Editor’s Note: Give Your Children The Gift of Free Play

Lynch-fade-Good news for parents. Research shows that one of the best things you can do for your children has nothing to do with advanced tutors, specialized coaching or expensive technology.
In fact, it’s free – in every meaning of the word.
We’re talking about free, spontaneous play, the kind that kids have pursued for eons.
Stuart Brown, a trained clinical and research psychiatrist now in his 80s, has pioneered exploration into the importance of play, not just for children but throughout the life span.
Brown founded the National Institute of Play in California where he has studied the effects of play on humans and in the animal world.
On the Institute’s web site, Brown posts the following claim:
“Play is the gateway to vitality. By its nature it is uniquely and intrinsically rewarding. It generates optimism, seeks out novelty, makes perseverance fun, leads to mastery, gives the immune system a bounce, fosters empathy and promotes a sense of belonging and community.”
What parent wouldn’t want that outcome for his child?
And the beauty is all you have to do as a parent is get out of the way and let your kids play.
In linking play to empathy, Brown says that when children interact with others in voluntary play they learn that actions have consequences. Hit a friend, for instance, and he probably won’t want to play anymore.

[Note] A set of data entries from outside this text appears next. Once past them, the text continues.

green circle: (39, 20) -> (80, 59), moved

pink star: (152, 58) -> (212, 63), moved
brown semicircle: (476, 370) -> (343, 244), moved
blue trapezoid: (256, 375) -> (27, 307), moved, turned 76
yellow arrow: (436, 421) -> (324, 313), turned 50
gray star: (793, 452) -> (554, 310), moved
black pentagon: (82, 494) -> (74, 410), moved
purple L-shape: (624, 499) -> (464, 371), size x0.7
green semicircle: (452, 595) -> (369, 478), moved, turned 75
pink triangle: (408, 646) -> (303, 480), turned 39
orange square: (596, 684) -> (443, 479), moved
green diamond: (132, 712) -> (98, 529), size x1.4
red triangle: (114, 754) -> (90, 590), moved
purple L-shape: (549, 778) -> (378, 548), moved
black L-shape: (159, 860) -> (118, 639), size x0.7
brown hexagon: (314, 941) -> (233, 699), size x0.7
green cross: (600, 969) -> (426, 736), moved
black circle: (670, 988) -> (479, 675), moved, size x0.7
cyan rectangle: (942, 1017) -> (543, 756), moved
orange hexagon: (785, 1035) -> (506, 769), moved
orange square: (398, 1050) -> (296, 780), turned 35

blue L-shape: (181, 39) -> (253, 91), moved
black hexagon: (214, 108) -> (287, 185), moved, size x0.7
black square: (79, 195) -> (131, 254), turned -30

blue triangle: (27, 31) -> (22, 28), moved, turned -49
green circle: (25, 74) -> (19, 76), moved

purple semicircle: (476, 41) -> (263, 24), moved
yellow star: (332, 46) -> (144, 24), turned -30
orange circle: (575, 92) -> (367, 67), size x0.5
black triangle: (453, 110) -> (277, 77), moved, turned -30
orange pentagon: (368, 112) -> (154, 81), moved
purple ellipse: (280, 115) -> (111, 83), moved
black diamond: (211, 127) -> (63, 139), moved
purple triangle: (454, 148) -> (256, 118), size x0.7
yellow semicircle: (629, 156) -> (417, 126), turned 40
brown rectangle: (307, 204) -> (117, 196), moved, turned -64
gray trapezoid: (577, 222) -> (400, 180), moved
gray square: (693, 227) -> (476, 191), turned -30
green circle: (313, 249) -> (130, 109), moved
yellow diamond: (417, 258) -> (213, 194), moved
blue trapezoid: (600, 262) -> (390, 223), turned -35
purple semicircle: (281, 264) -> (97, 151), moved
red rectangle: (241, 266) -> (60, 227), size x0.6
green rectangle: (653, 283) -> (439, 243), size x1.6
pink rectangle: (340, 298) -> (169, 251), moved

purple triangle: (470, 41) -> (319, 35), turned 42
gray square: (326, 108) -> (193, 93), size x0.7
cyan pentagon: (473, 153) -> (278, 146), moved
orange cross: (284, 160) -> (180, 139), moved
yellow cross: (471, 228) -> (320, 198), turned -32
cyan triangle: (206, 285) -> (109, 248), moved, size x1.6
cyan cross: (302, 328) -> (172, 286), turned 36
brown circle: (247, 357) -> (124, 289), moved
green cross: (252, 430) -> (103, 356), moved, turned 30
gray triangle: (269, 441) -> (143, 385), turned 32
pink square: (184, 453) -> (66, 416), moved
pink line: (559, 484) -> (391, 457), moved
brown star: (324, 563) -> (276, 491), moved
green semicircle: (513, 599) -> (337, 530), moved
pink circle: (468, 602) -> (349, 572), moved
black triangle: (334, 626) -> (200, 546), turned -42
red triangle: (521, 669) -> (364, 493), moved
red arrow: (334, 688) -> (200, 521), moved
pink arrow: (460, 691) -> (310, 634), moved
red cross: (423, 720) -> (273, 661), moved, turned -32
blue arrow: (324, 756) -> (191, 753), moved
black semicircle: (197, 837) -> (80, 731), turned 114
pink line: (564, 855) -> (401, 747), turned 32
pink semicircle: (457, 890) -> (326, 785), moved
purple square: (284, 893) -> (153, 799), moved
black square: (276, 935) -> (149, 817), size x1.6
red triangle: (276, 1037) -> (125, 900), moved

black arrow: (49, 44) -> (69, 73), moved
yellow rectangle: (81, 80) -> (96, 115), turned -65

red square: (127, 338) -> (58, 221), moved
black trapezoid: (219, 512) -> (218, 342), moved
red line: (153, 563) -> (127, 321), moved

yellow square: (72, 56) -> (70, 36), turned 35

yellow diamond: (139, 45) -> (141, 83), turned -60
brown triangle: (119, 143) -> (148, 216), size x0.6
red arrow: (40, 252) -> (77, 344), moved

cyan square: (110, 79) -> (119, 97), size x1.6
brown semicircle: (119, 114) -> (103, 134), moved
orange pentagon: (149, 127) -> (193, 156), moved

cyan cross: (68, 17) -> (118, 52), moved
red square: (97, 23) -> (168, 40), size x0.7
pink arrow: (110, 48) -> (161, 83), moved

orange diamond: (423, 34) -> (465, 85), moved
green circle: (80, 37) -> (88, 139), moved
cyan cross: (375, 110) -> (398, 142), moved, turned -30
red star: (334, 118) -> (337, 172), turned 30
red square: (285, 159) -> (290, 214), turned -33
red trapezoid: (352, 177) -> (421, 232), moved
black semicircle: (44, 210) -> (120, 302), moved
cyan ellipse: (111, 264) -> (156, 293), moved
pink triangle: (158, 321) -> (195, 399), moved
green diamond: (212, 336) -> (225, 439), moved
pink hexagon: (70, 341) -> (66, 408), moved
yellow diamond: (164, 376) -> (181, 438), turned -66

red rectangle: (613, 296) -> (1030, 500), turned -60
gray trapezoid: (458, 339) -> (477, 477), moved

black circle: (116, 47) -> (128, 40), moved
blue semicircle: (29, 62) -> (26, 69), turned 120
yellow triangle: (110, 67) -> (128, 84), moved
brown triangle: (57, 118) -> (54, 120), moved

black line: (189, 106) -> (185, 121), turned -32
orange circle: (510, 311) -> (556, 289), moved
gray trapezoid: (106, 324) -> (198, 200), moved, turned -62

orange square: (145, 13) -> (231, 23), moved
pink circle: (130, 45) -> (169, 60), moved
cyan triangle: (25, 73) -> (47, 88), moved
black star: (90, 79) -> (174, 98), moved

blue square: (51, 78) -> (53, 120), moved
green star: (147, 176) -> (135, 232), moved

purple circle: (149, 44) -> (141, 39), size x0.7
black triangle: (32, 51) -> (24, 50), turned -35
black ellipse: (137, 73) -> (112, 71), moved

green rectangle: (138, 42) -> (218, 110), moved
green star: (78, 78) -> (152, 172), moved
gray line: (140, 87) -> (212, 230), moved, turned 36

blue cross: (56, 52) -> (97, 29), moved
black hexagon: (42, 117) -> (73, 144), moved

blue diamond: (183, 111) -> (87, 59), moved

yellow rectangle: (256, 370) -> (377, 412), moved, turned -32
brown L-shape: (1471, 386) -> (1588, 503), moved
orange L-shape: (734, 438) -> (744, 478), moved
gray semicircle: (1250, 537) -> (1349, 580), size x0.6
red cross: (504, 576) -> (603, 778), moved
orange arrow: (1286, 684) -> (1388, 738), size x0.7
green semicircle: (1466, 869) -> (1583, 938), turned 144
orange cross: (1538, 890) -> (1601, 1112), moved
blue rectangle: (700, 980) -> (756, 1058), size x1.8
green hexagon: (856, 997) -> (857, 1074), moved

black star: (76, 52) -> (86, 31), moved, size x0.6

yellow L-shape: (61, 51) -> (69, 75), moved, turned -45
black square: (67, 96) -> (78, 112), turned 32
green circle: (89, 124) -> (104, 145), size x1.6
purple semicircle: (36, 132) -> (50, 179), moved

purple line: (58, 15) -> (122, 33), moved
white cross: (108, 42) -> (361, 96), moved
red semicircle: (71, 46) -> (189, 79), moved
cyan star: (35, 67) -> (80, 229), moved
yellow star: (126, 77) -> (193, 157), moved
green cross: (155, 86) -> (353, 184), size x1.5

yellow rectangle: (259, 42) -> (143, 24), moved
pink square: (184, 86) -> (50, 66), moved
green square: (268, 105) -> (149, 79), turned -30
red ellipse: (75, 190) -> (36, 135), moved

Brown also emphasizes that play is not for children only. Adults of all ages need to play. A life without fantasy, humor, flirtation and games is a bleak one.
“The opposite of play is not work, it’s depression,” he said during a recent TED Talk.
Since play is good for everyone in the family, it follows that making play a priority is healthy.
So while the kids are outside playing, parents can feel free to pursue their own passions that bring them joy.
That sounds like fun for the whole family.